Test comparatif: Culture Visuelle contre Arrêt sur images

Par  - 6 juin 2010 - 8 h 30 min [English] [PDF] 

A ma gauche, Olivier Beuvelet: une analyse comparative argumentée, appuyée sur une théorie des usages visuels du journalisme, le 4 juin. A ma droite, Alain Korkos: le rapprochement de deux images, à peine commenté, le 5 juin. L’abonnement au premier site est gratuit, le second est payant. Choisissez votre camp!

6 Reponses à “ Test comparatif: Culture Visuelle contre Arrêt sur images ”

  1. Le camp n’est en effet guère difficile à choisir. De mon point de vue Alain Korkos, du temps de la boîte à images, n’a jamais été très convaincant, donnant souvent aux images des interprétations personnelles qui n’étaient appuyées sur rien d’autre que sur… ses interprétations personnelles.

  2. Le post ci-dessus est bien sûr un clin d’oeil. Korkos est le seul à ASI à s’intéresser aux images – il en faudrait plusieurs comme lui pour justifier le titre de l’entreprise. En tant qu’illustrateur, il a aussi la particularité d’avoir une approche culturelle de l’image, ce qui n’est finalement pas si répandu dans la blogosphère. On est déçu qu’il ne lise pas Culture Visuelle – où il y a visiblement de temps en temps quelques bonnes idées à prendre… 😉

  3. Ce qui me frappe, c’est que dans les deux sujets, le débat semble reposer sur l’analyse d’une mimique et sur un parallèle fait entre Le Pen et Hortefeux.

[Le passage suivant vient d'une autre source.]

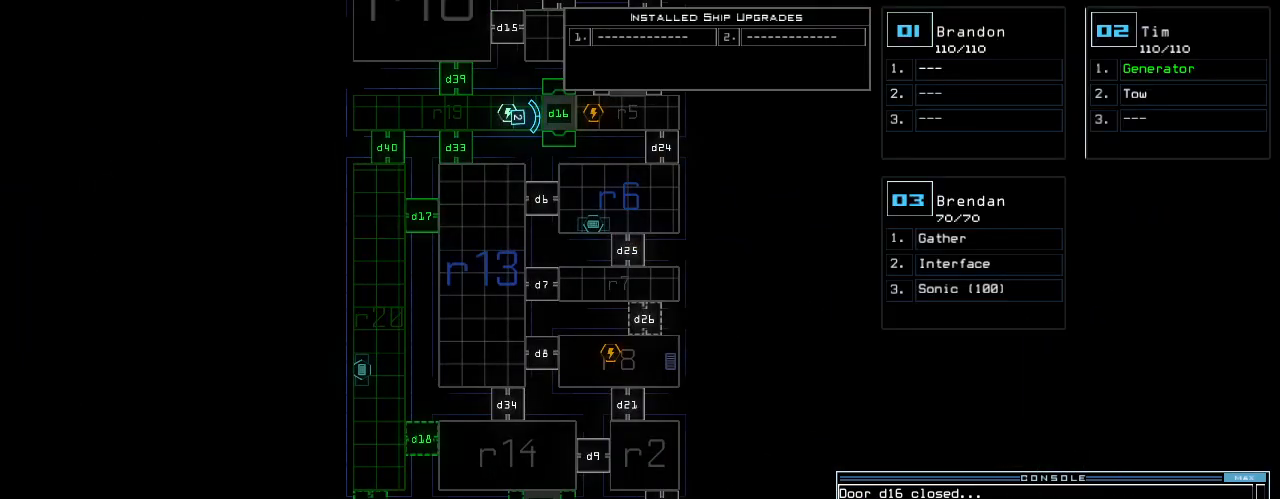
{"keys": [], "events": [[40, "up", "down"], [400, "up", "up"]]}
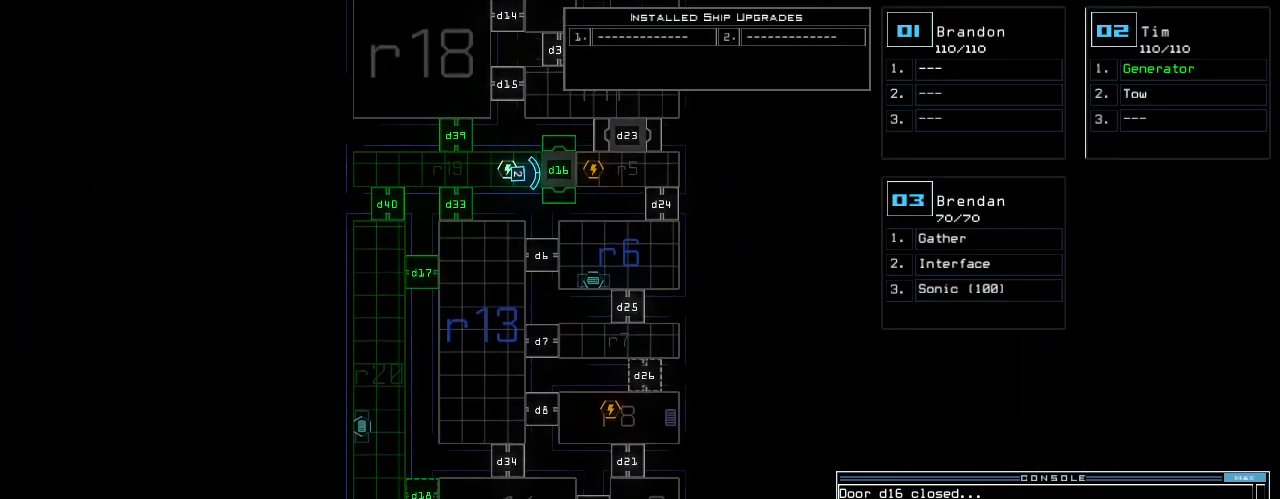
{"keys": [], "events": [[240, "down", "down"], [480, "down", "up"]]}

    Cette mimique étant universelle, le parallèle est tout à fait artificiel, de l’ordre d’une comparaison, un peu comme celle faite par Aubry entre Sarkozy et Madoff. Autrement dit on peut faire dire tout et n’importe quoi par la juxtaposition. Non qu’il n’y ait pas de points communs entre ces deux hommes, mais ce n’est pas l’image qui les pointe, elle ne fait que souligner une analogie entre propos.

    http://anthropia.blogg.org

  4. Pour info, sur asi, le comparatif Le Pen/Hortefeux est une brève, un vite-dit, comme ils l’appellent, et gratuit. La capture d’écran a d’ailleurs été effectuée dans cette zone accessible à tous. QFD déjà ?

    (Au demeurant, cette analogie des grimaces est, sur ASI, le bonus de la chronique hebdo d’Alain Korkos)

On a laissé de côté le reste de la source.